C'est quand j'ai réalisé que ce livre me rappelait tout à la fois A l'ombre des jeunes filles en fleur, le Voyant d'Etampes et beaucoup de Philippe Roth que j'ai eu la puce à l'oreille. Aïe, ce billet ne sera pas que laudateur et au-delà des nombreuses qualités que je reconnais à ce roman, je dois avouer qu'il ne m'a pas entièrement conquise.

Pourtant, des qualités, il en a, indéniablement. L'originalité du format d'abord : point de chapitrage classique mais une succession de questions telles celles que des Internautes peuvent laisser à leur idole du moment, d'une généralité et d'une fadeur qui ne présage rien de bon. C'est un premier plaisir de lire la rupture de ton entre ces questions insipides et ce qu'en fait le narrateur. Amorces inoffensives, elles ouvrent à un déluge d'émotions, d'histoires, de souvenirs.
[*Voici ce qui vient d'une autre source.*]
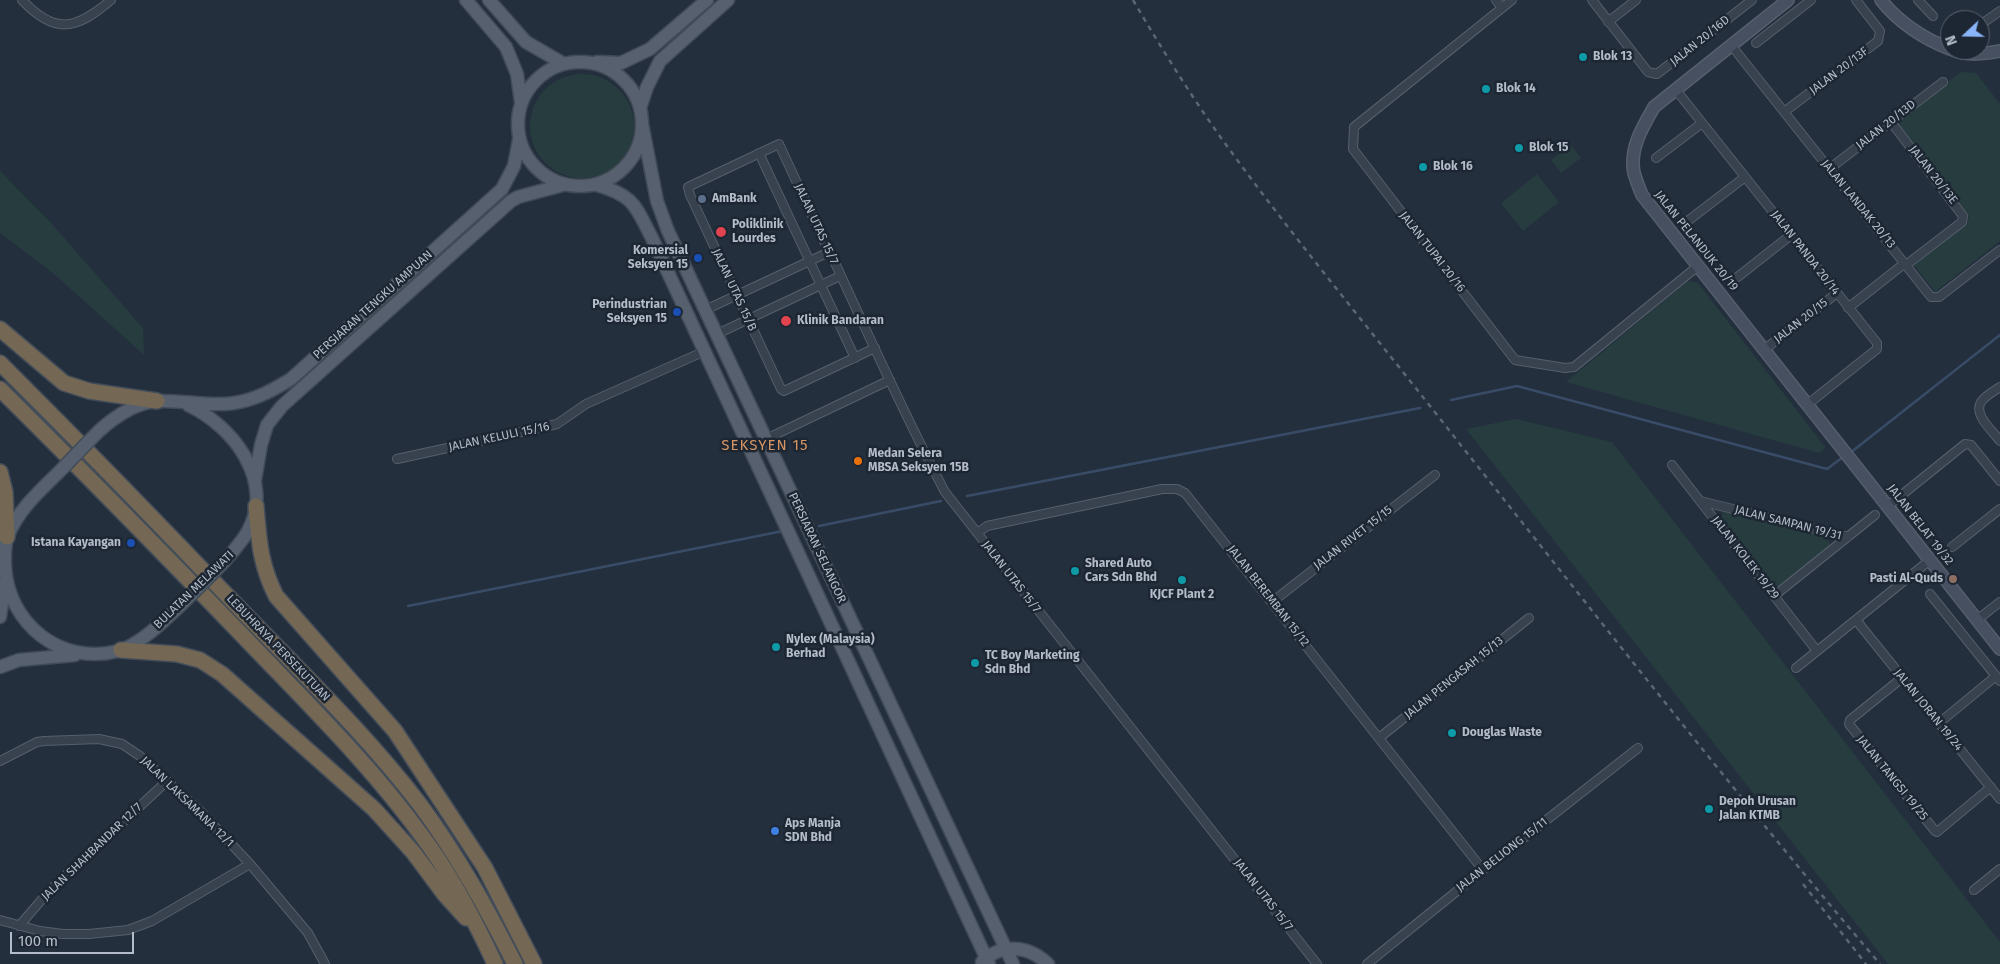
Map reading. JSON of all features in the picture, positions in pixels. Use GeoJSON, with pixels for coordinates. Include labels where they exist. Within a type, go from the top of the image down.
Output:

« Vous avez toujours voulu être écrivain ? » est la première. « Y a-t-il quelque chose d'autre que vous souhaitez ajouter ? », la dernière, forcément. Entre les deux « quel est votre souvenir le plus ancien ? », « rêvez-vous de vos personnages ? », « êtes-vous impliqué dans la conception de la couverture de vos ouvrages ? ». Et bien d'autres.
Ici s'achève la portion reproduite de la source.